A Satsuma Vase
A Satsuma Vase

SIGNED YABU MEIZAN, MEIJI PERIOD (LATE 19TH CENTURY)

Details
A Satsuma Vase
Signed Yabu Meizan, Meiji Period (late 19th century)
Decorated in various coloured enamels and gilt on a fine crackled cream glaze with a dragonfly amongst morning glories, gilt rim
24cm. high
Provenance
Avo Krikorian Collection

Lot Essay

Satsuma ceramics are earthenware vessels ancestral to the Satsuma domain on Kyushu, a large island south of the mainland. Due to the vast influx of foreigners in Japan after 1854 numerous potters throughout Kyoto, Osaka, Yokohama and Tokyo took to making copies or pastiches of these wares, altering them far beyond their simple origins, many in an innovative Western form. Yabu Meizan (1853-1934) was at the forefront of this innovation.

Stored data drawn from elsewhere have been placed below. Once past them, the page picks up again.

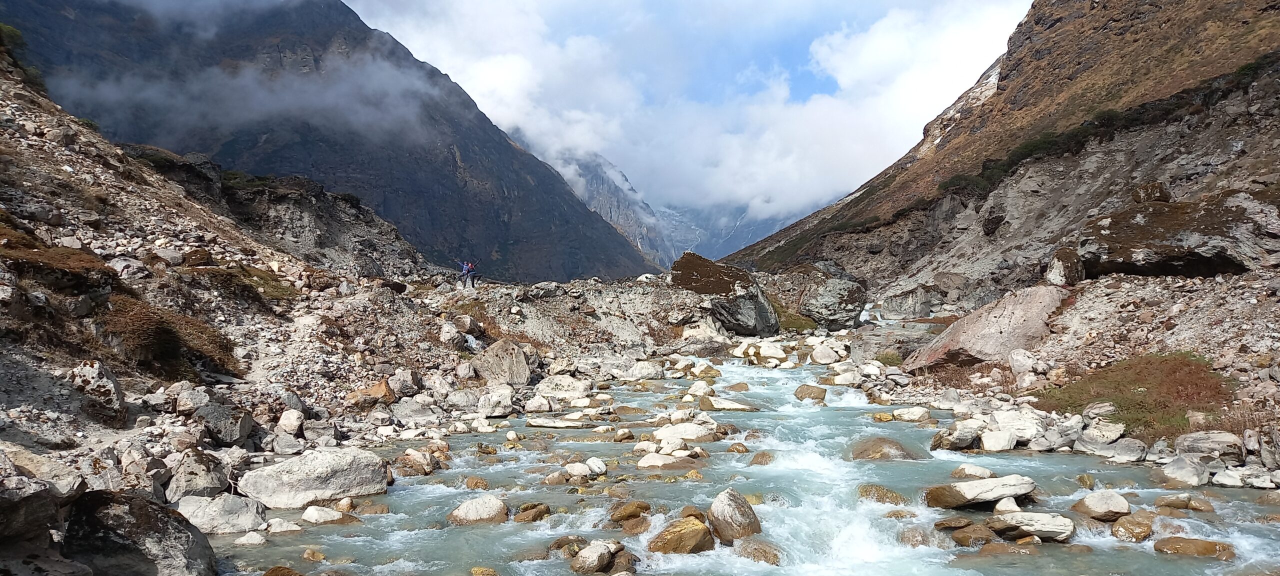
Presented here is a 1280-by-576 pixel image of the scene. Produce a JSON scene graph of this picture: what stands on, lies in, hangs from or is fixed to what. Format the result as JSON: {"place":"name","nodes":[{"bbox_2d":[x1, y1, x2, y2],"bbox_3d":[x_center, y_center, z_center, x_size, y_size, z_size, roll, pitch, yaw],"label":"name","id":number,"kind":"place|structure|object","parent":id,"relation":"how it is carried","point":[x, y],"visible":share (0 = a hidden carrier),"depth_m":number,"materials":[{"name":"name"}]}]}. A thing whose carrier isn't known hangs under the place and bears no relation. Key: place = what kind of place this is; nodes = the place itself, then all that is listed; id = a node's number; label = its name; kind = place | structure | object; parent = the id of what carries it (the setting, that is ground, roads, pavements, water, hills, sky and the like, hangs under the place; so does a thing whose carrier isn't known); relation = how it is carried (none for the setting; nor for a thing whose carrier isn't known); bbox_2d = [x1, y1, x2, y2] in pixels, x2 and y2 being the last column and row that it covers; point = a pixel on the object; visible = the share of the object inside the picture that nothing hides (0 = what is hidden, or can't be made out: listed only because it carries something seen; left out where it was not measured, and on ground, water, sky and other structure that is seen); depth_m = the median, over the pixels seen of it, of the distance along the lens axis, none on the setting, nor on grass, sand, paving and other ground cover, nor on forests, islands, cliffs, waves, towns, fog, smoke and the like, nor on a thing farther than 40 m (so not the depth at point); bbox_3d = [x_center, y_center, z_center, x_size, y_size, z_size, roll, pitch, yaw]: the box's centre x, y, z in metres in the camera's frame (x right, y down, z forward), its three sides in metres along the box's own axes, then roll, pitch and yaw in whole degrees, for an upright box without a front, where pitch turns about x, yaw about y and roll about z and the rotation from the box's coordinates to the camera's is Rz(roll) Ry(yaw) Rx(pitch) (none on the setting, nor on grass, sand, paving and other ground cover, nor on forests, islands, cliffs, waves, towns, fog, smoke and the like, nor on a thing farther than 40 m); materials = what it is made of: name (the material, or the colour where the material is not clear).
{"place":"outdoors","nodes":[
{"label":"outdoors","id":0,"kind":"place"},
{"bbox_2d":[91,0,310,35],"label":"cloud","id":1,"kind":"structure","parent":0,"point":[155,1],"materials":[{"name":"white"}]},
{"bbox_2d":[41,51,445,142],"label":"cloud","id":2,"kind":"structure","parent":0,"point":[296,85],"materials":[{"name":"white"}]},
{"bbox_2d":[1,0,659,278],"label":"mountain","id":3,"kind":"structure","parent":0,"point":[428,190],"materials":[{"name":"stone"}]},
{"bbox_2d":[0,46,683,575],"label":"rocky slope","id":4,"kind":"structure","parent":0,"point":[89,463],"materials":[{"name":"stone"}]},
{"bbox_2d":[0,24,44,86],"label":"shrub","id":5,"kind":"object","parent":4,"relation":"on","point":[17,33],"visible":0.52,"depth_m":22.98,"materials":[{"name":"green plant"}]},
{"bbox_2d":[0,472,79,575],"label":"boulder","id":6,"kind":"object","parent":4,"relation":"on","point":[46,544],"visible":0.98,"depth_m":5.28,"materials":[{"name":"grey stone"}]},
{"bbox_2d":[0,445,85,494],"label":"rock","id":7,"kind":"object","parent":4,"relation":"on","point":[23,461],"visible":0.76,"depth_m":6.56,"materials":[{"name":"grey stone"}]},
{"bbox_2d":[0,237,117,283],"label":"shrub","id":8,"kind":"object","parent":4,"relation":"on","point":[58,256],"visible":0.68,"depth_m":11.28,"materials":[{"name":"brown plant"}]},
{"bbox_2d":[69,360,126,421],"bbox_3d":[-6.308,1.217,9.388,0.643,0.696,0.680,0,0,0],"label":"rock","id":9,"kind":"object","parent":4,"relation":"on","point":[118,398],"visible":0.87,"depth_m":9.24,"materials":[{"name":"grey stone"}]},
{"bbox_2d":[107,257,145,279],"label":"rock","id":10,"kind":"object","parent":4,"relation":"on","point":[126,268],"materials":[{"name":"grey stone"}]},
{"bbox_2d":[64,490,216,575],"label":"boulder","id":11,"kind":"object","parent":4,"relation":"on","point":[161,519],"visible":0.92,"depth_m":5.78,"materials":[{"name":"grey stone"}]},
{"bbox_2d":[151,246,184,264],"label":"rock","id":12,"kind":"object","parent":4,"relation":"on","point":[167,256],"visible":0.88,"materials":[{"name":"grey stone"}]},
{"bbox_2d":[100,294,240,378],"bbox_3d":[-7.744,0.792,12.853,2.575,1.151,2.772,0,0,0],"label":"shrub","id":13,"kind":"object","parent":4,"relation":"on","point":[171,330],"visible":0.64,"depth_m":12.57,"materials":[{"name":"brown plant"}]},
{"bbox_2d":[173,386,210,413],"bbox_3d":[-6.092,1.557,11.063,0.488,0.388,0.514,0,0,18],"label":"rock","id":14,"kind":"object","parent":4,"relation":"on","point":[185,406],"visible":0.94,"depth_m":10.88,"materials":[{"name":"grey stone"}]},
{"bbox_2d":[165,449,230,501],"bbox_3d":[-4.603,1.983,8.416,0.650,0.563,0.733,0,0,0],"label":"rock","id":15,"kind":"object","parent":4,"relation":"on","point":[216,484],"visible":0.82,"depth_m":8.25,"materials":[{"name":"grey stone"}]},
{"bbox_2d":[172,492,269,534],"bbox_3d":[-4.036,2.197,7.759,0.929,0.425,0.774,0,0,0],"label":"rock","id":16,"kind":"object","parent":4,"relation":"on","point":[231,498],"visible":0.81,"depth_m":7.62,"materials":[{"name":"grey stone"}]},
{"bbox_2d":[196,402,254,445],"bbox_3d":[-5.422,1.765,10.523,0.708,0.532,0.732,0,0,0],"label":"rock","id":17,"kind":"object","parent":4,"relation":"on","point":[216,416],"visible":0.95,"depth_m":10.33,"materials":[{"name":"grey stone"}]},
{"bbox_2d":[201,264,294,300],"bbox_3d":[-9.589,-0.087,19.460,2.504,0.749,2.986,0,0,0],"label":"shrub","id":18,"kind":"object","parent":4,"relation":"on","point":[276,289],"visible":0.61,"depth_m":19.28,"materials":[{"name":"green plant"}]},
{"bbox_2d":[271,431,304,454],"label":"rock","id":19,"kind":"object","parent":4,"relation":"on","point":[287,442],"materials":[{"name":"grey stone"}]},
{"bbox_2d":[276,408,305,434],"bbox_3d":[-4.969,1.936,11.552,0.434,0.371,0.446,0,0,17],"label":"rock","id":20,"kind":"object","parent":4,"relation":"on","point":[286,422],"visible":0.98,"depth_m":11.40,"materials":[{"name":"white stone"}]},
{"bbox_2d":[235,445,391,508],"bbox_3d":[-3.687,2.155,9.215,1.673,0.666,1.191,0,0,-32],"label":"boulder","id":21,"kind":"object","parent":4,"relation":"on","point":[300,482],"visible":0.9,"depth_m":8.85,"materials":[{"name":"grey stone"}]},
{"bbox_2d":[346,378,395,408],"bbox_3d":[-4.850,1.955,14.595,0.886,0.527,0.882,0,0,0],"label":"rock","id":22,"kind":"object","parent":4,"relation":"on","point":[379,387],"visible":0.9,"depth_m":14.40,"materials":[{"name":"brown stone"}]},
{"bbox_2d":[387,368,421,395],"bbox_3d":[-4.584,1.868,15.699,0.716,0.540,0.714,0,0,24],"label":"rock","id":23,"kind":"object","parent":4,"relation":"on","point":[399,385],"visible":0.96,"depth_m":15.47,"materials":[{"name":"grey stone"}]},
{"bbox_2d":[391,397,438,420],"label":"rock","id":24,"kind":"object","parent":4,"relation":"on","point":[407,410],"visible":0.95,"depth_m":14.11,"materials":[{"name":"grey stone"}]},
{"bbox_2d":[438,320,462,345],"bbox_3d":[-4.898,1.208,20.771,0.713,0.700,0.764,0,0,24],"label":"rock","id":25,"kind":"object","parent":4,"relation":"on","point":[450,330],"visible":0.98,"depth_m":20.50,"materials":[{"name":"stone"}]},
{"bbox_2d":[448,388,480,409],"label":"rock","id":26,"kind":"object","parent":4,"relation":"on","point":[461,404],"visible":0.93,"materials":[{"name":"grey stone"}]},
{"bbox_2d":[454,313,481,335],"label":"rock","id":27,"kind":"object","parent":4,"relation":"on","point":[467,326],"visible":0.92,"depth_m":22.00,"materials":[{"name":"grey stone"}]},
{"bbox_2d":[457,259,479,288],"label":"person","id":28,"kind":"object","parent":4,"relation":"on","point":[465,272],"visible":0.93,"depth_m":31.80},
{"bbox_2d":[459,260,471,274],"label":"backpack","id":29,"kind":"object","parent":28,"relation":"attached to","point":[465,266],"visible":0.64,"depth_m":32.17,"materials":[{"name":"blue fabric"}]},
{"bbox_2d":[477,387,514,415],"bbox_3d":[-2.737,2.201,15.492,0.768,0.536,0.768,0,0,28],"label":"rock","id":30,"kind":"object","parent":4,"relation":"on","point":[504,400],"visible":0.98,"depth_m":15.25,"materials":[{"name":"stone"}]},
{"bbox_2d":[470,339,531,385],"bbox_3d":[-3.223,1.811,18.705,1.470,1.134,1.530,0,0,0],"label":"boulder","id":31,"kind":"object","parent":4,"relation":"on","point":[518,356],"visible":0.9,"depth_m":18.31,"materials":[{"name":"grey stone"}]},
{"bbox_2d":[525,394,552,412],"bbox_3d":[-1.964,2.291,15.692,0.625,0.410,0.635,0,0,23],"label":"rock","id":32,"kind":"object","parent":4,"relation":"on","point":[535,402],"visible":0.96,"depth_m":15.51,"materials":[{"name":"white stone"}]},
{"bbox_2d":[535,374,592,398],"bbox_3d":[-1.662,2.240,17.760,1.301,0.589,1.194,0,0,25],"label":"rock","id":33,"kind":"object","parent":4,"relation":"on","point":[545,385],"visible":0.91,"depth_m":17.43,"materials":[{"name":"white stone"}]},
{"bbox_2d":[671,252,779,336],"bbox_3d":[3.259,0.523,32.309,4.302,3.536,4.617,0,0,0],"label":"boulder","id":34,"kind":"object","parent":4,"relation":"on","point":[744,313],"visible":0.89,"depth_m":31.02,"materials":[{"name":"grey stone"}]},
{"bbox_2d":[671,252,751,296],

Meizan regularly entered pieces at international exhibitions from Paris in 1889, Chicago in 1893, Paris in 1900, St Louis in 1904, Liege in 1905 and San Francisco in 1915 as well as every national industrial exhibition. In 1885 he won a bronze medal at the fourteenth Kyoto Exhibition and in 1904 and 1910 he won gold medals in St Louis and London.